• _TASK STATEMENT_: Give an exact copy of the data that follows, but none of its pictures.

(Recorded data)
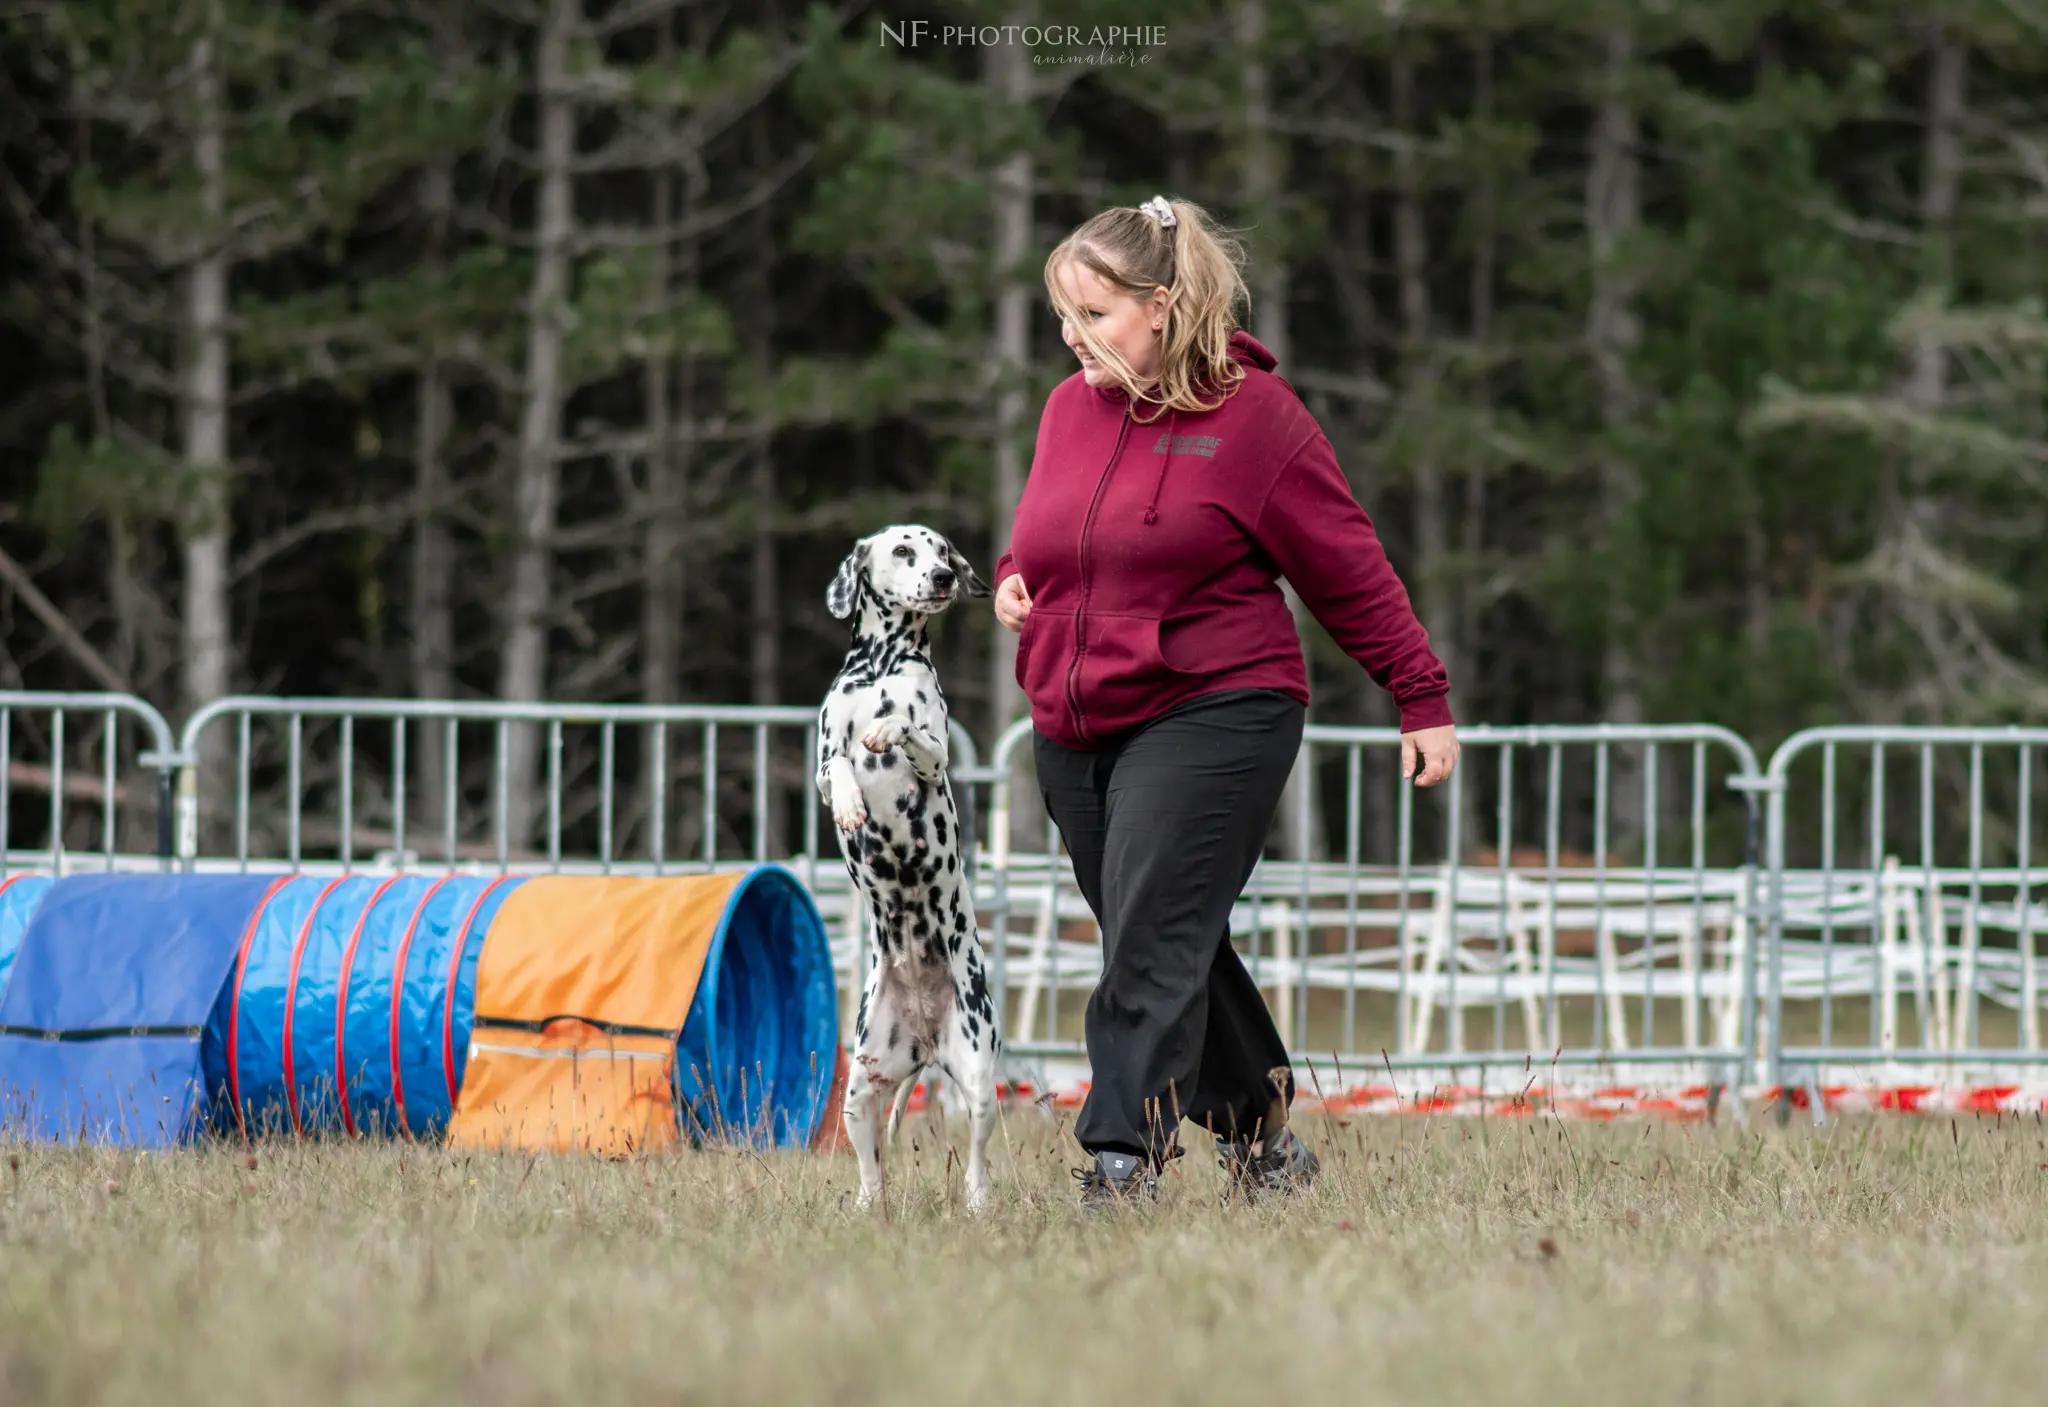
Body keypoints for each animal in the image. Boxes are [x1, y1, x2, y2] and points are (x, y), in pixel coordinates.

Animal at [819, 522, 1003, 1212]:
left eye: (944, 551)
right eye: (904, 551)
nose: (945, 577)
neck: (882, 669)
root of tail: (925, 1042)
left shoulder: (937, 756)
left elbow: (906, 729)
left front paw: (885, 730)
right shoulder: (822, 764)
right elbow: (839, 766)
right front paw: (852, 803)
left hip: (977, 1080)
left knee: (977, 1164)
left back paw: (978, 1207)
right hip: (860, 1090)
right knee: (871, 1170)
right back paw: (867, 1210)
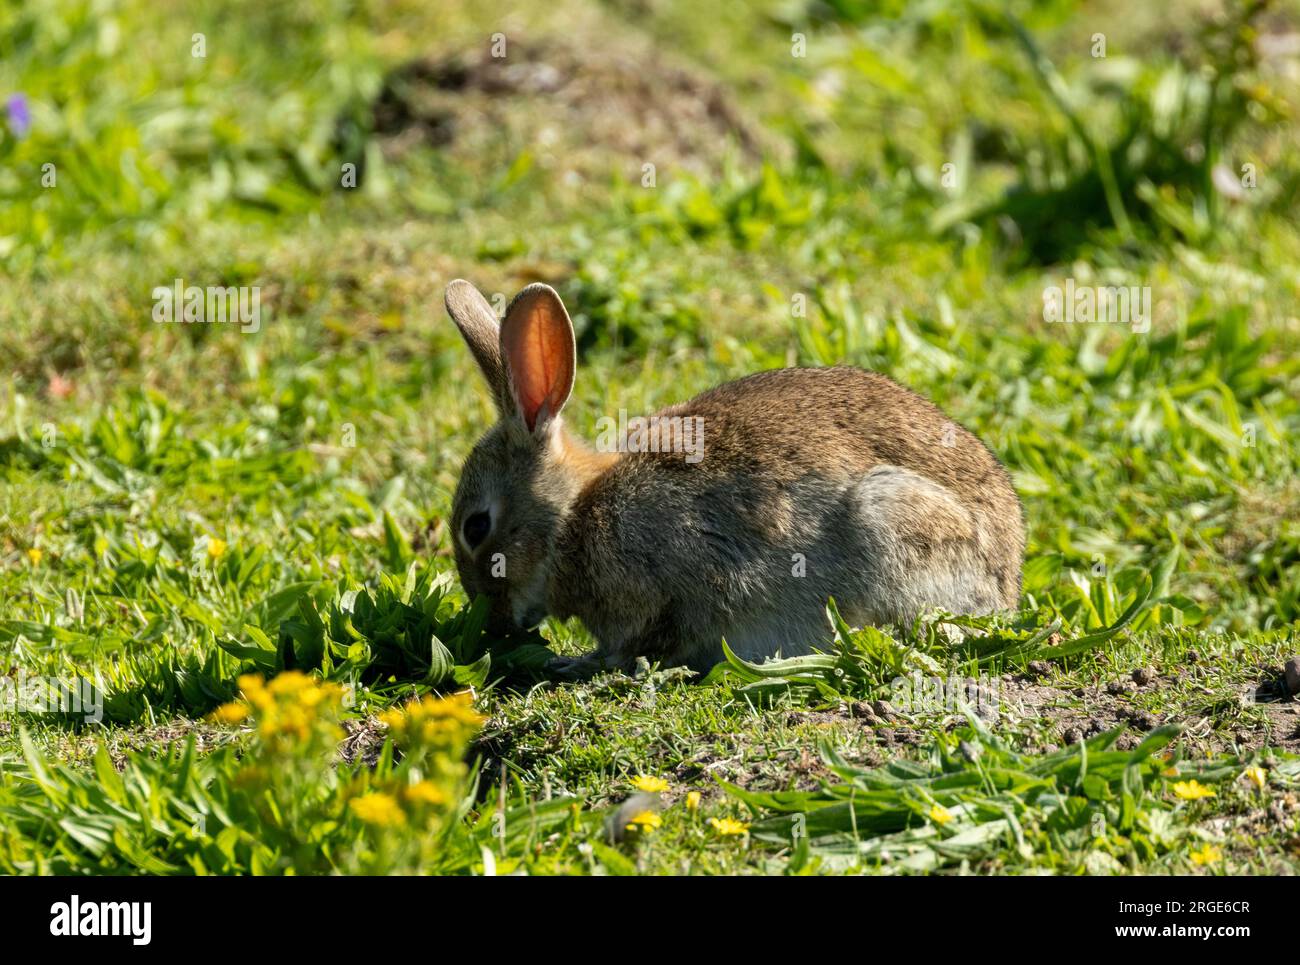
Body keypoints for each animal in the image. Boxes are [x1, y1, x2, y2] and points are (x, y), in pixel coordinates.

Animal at [444, 275, 1024, 676]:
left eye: (476, 527)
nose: (492, 624)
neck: (574, 515)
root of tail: (1007, 581)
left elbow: (636, 642)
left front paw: (576, 664)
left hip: (892, 516)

• _TASK ANSWER_:
Body keypoints for each animal in the image. Boxes are [x1, y1, x2, y2] and points are (x, y), in pixel coordinates.

Animal at [819, 522, 1003, 1212]:
left eye: (944, 551)
right eye: (904, 551)
nose: (945, 577)
neck: (882, 669)
root of tail: (925, 1042)
left shoulder: (937, 756)
left elbow: (906, 729)
left front paw: (885, 730)
right shoulder: (822, 764)
right elbow: (839, 766)
right front paw: (852, 803)
left hip: (977, 1080)
left knee: (977, 1164)
left back paw: (978, 1207)
right hip: (860, 1090)
right knee: (871, 1170)
right back paw: (867, 1210)
Body keypoints for each animal in the image. Boxes are [x1, y1, x2, y2] and points are (x, y), in pixel coordinates.

Animal at [444, 275, 1024, 676]:
left eye: (476, 527)
nose: (492, 624)
neck: (574, 515)
root of tail: (1007, 581)
left elbow: (636, 642)
left front paw: (576, 664)
left hip: (892, 516)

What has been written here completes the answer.